Extrait de page.
# # #
Nous ne serons pas jugés sur notre science bien sûr mais en retrouvant Saint-Paul, Jean-Chrysostôme nous rappelle que nous serons jugés sur les fruits. "Le fidèle", dit Saint Jean Bouche d'Or, "qui est à considérer comme le sel de la terre, se voit juger à ses fruits". Mais quels sont ces fruits, sur lesquels appuyer notre jugement pour distinguer la bonne de la mauvaise prédication ? Le Patriarche de Constantinople s'appuie alors sur l'avorton du Seigneur pour rappeler que c'est "la charité, la joie, la paix, la patience, l'humanité, la bonté, la foi, la douceur, la modestie, la tempérance et la chasteté. Point de fruits à attendre des épines et des ronces ; elles ne portent que des épines, et ne recèlent que des serpents".
A ce stade de notre présentation, nous n'avons pas encore prononcé le mot d'Unité. La question est abordée dans sa troisième homélie relative à la première Epître aux Corinthiens que l'on pourrait qualifier, sans abus, "d'homélie sur l'unité". C'est encore Saint-Paul qui ouvre le prône. "Je vous conjure, mes frères, par le nom de Jésus-Christ notre Seigneur, d'avoir tous un même langage, et de ne point souffrir parmi vous de divisions ni de schismes, mais d'être tous unis ensemble dans un même esprit et dans un même sentiment" [11]. Il y constate que l'Apôtre appelle le Christ à son secours en précisant qu'il faille prévenir des progrès du mal par des moyens forts et puissants (ici le recours au Seigneur) pour "exciter dans les consciences coupables la confusion et le remord" sans quoi l'orgueil et l'endurcissement suivent [12].
Celui qui dans cette homélie n'est alors que prêtre nous éclaire sur les intentions de l'Avorton de Dieu demandant aux habitants de Corinthe "d'avoir tous un même langage et de ne point souffrir de schismes, mais d'être tous unis ensemble dans un même esprit et même sentiment". Le mot schisme est prononcé; mais qu'est-ce que le schisme ? "Ce mot, dit-il, suppose un accusation redoutable qui intéresse toute la communauté. Il suffit qu'une partie de l'Eglise soit blessée, pour que tout le reste soit en souffrance. Pendant que le tout demeure uni et entier, il se conserve. Dès qu'il se divise en plusieurs parties, non-seulement ces parties divisées ne peuvent plus se conserver ; mais ce tout qu'elles composaient périt. C'est là ce que produit le schisme dans l'Eglise" [13].
# # #
Lignes de données.
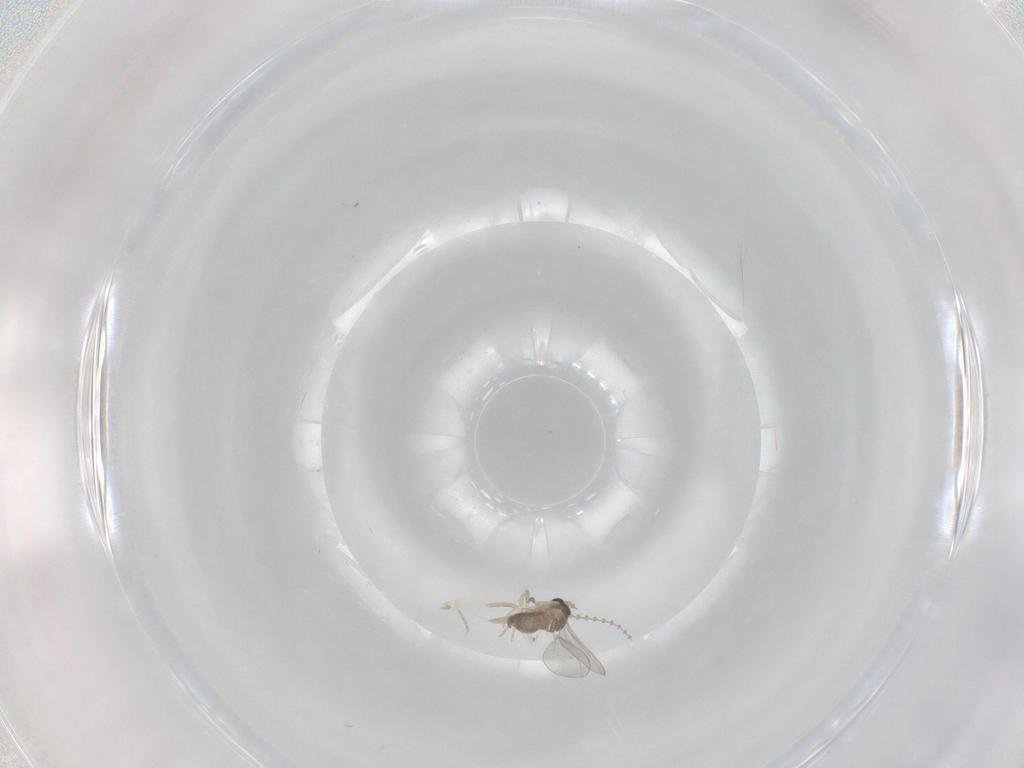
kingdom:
# # #
Consigne. Prolongez le passage sur l'homélie de Jean Chrysostome consacrée à l'unité, en reprenant juste après sa dernière phrase.

Réponse.
Lorsque Saint Paul nous exhorte "à n'avoir tous qu'un même langage", il ne demande point une simple union de paroles : c'est une union "d'esprits et de sentiments que je désire". "Il ne suffit pas, dit-il, d'être uni par la foi, si l'on n'est réuni par la charité" [14]. En outre, "il n'y a d'unité que là où il y a une même foi" [15]. "Il ne sert de rien d'être près de Jésus-Christ, si l'on n'en est pas rapproché par la foi"...et....ce qui anéantit notre foi c'est que très peu de personnes veulent conformer leur conduite à leur croyance" [16].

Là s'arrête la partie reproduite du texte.